Surely they must be joking? Well yes, actually, they are; the clubs wouldn’t have a hope in hell of getting planning permission. In a nice example of the now-global concept of schadenfreude returning home, the clubs consortium are really thumbing their noses at the mall and the big box commercial blandification they think it represents. This lays bare one of the fault lines currently running through Berlin—a debate that is also a fight for the city’s future.

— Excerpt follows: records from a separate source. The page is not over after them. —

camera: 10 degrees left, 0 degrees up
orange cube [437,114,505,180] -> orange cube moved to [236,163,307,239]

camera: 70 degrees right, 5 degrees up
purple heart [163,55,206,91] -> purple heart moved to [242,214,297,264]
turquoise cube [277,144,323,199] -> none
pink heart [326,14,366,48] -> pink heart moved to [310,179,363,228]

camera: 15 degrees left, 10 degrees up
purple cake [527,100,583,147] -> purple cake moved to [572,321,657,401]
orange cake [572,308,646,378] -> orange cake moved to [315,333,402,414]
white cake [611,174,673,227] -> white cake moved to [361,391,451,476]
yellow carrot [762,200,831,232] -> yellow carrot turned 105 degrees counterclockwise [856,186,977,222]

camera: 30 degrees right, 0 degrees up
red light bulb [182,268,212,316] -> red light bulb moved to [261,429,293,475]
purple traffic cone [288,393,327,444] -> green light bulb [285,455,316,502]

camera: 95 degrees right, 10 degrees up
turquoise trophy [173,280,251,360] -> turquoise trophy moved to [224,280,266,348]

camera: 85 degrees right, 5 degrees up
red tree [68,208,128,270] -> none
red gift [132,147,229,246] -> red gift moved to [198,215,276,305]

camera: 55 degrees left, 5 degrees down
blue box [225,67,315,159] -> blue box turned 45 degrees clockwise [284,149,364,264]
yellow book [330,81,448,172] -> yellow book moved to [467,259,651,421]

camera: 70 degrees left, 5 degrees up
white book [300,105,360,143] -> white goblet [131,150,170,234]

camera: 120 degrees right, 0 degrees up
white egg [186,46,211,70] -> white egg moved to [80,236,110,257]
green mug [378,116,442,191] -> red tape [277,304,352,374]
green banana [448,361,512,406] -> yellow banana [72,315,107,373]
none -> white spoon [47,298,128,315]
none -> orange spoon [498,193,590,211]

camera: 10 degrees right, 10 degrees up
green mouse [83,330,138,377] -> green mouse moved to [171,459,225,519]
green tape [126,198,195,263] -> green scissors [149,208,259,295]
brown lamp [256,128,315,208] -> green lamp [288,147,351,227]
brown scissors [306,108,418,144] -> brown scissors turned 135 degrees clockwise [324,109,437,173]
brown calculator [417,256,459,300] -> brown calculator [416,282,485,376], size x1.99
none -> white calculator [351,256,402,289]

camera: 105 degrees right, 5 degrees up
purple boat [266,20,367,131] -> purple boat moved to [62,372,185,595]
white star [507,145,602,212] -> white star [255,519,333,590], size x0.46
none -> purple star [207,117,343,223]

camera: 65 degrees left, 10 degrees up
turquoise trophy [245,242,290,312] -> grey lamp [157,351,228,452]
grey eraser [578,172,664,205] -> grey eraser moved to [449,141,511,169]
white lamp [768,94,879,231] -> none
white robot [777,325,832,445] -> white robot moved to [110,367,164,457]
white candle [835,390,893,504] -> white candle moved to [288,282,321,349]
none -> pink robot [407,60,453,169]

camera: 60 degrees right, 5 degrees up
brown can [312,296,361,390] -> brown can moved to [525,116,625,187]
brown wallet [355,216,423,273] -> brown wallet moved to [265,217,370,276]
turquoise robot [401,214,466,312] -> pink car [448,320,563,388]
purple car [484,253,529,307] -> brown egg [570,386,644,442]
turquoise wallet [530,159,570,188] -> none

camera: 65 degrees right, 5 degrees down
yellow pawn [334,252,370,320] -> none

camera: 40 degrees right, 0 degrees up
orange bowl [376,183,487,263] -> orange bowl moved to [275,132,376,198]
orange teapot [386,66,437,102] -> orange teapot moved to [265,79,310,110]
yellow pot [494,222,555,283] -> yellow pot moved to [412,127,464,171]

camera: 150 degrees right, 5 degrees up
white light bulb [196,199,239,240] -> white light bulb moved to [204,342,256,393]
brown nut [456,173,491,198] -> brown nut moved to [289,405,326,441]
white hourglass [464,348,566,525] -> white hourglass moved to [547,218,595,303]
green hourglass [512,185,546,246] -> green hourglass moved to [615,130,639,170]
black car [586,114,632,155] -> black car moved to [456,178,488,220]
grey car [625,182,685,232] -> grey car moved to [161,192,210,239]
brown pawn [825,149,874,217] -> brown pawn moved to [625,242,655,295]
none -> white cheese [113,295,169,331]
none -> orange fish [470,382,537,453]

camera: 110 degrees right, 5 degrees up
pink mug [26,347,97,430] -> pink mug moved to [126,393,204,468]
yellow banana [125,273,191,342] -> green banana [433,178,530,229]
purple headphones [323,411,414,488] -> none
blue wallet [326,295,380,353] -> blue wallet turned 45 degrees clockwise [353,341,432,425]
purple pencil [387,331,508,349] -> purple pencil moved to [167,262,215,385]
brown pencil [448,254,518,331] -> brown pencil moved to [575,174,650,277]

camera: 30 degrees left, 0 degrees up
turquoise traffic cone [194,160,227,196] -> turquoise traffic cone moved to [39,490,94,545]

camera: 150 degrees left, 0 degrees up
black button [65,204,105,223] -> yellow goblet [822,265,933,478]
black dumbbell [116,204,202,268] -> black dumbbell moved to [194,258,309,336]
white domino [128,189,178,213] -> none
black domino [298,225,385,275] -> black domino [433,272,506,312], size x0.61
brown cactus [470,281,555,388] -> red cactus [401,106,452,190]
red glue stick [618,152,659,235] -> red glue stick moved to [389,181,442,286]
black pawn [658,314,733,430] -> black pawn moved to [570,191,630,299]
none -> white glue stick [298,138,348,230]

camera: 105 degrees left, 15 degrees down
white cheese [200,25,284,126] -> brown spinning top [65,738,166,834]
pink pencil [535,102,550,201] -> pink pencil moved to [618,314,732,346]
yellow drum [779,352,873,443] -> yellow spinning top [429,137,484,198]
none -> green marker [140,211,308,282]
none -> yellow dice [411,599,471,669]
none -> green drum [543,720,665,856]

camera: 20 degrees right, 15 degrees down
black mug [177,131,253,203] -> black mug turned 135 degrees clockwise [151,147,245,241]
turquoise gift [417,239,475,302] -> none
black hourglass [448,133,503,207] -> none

The backstory goes like this: In the 20-odd years following reunification, Berlin developed a reputation as the go-to city for Europeans seeking out alternative lifestyles or 24-hour partying, a reputation fueled by its low rents and ample unused warehouse space. As this chaotic and exciting (for some) period started to draw to a close, there was a growing sense (among officialdom at least) that it was time for Berlin to grow up and start acting like a “normal” city. While parts of central Berlin used to consist of shabby tenements, empty plots, and deathly quiet streets punctuated by the occasional nightclub, these areas have now been filled up with ministries and embassies, banks and hotels. And shops—lots of them. As the Tagesspiegel commented:
Just what the techno popes and party pioneers of the '90s always warned about is happening. The wastelands of the reunification period will become a business district. More and more people will live and work here, sitting all day in offices and going to the gym in the evening.
Much of this was a very good thing. That so much of central Berlin once seemed so empty hinted at the city’s dirty secret: Reunification had initially been a demographic and economic disaster, one that saw thousands flee westward and outward to the city’s wider region in search of greener pastures. This more recent transformation has not been without its discontents, nonetheless. Plans such as the huge Mediaspree project saw the Spree riverbank cleansed of the workshops and small, independent clubs that had flourished there in order to build offices that excluded the public (dancing or otherwise) from the waterfront.
Official bodies such as music regulator GEMA (the German equivalent of the RIAA) added to this sense of persecution with outrageous (and defeated) plans to make bars pay royalties for all music they played. Now, as venue after venue has been forced to unplug its speakers and move on, central Berlin is threatened by what the city’s press melodramatically calls "club death." The irony behind this is that, rather than being the usual underdogs swept away by regeneration, Berlin clubs are actually a big business and a major tourist draw. Even now, they are helping Berlin bag top ratings in “most fun city in the world” traveler polls, while its most famous club still gets major international press coverage.
Meanwhile, Berlin’s “grown-up” transformation is not going quite as planned. Beyond Mall of Berlin’s current dead end, the new airport is now predicted to open seven years late after numerous safety screw-ups and a spectacular overspend. Elsewhere, the buildings of the “new” Berlin—the offices, numerous mini-malls and chain stores cropping up on all corners—possess a sameness so intense it’s almost intoxicating. There seems to be an unofficial conspiracy to take what remains one of Europe’s most exciting cities and turn it into a greige, provincial dump. It’s not that Berlin’s government and developers don’t have the guts to take on major projects to transform the city. It’s just that they really suck at them.
No one is seriously saying that Berlin should really turn back the clock. Still, in a climate where they city’s transformation is hitting some bumps, it’s hard to blame Berlin’s put-upon clubs for asking in a stage whisper: “Remember us?”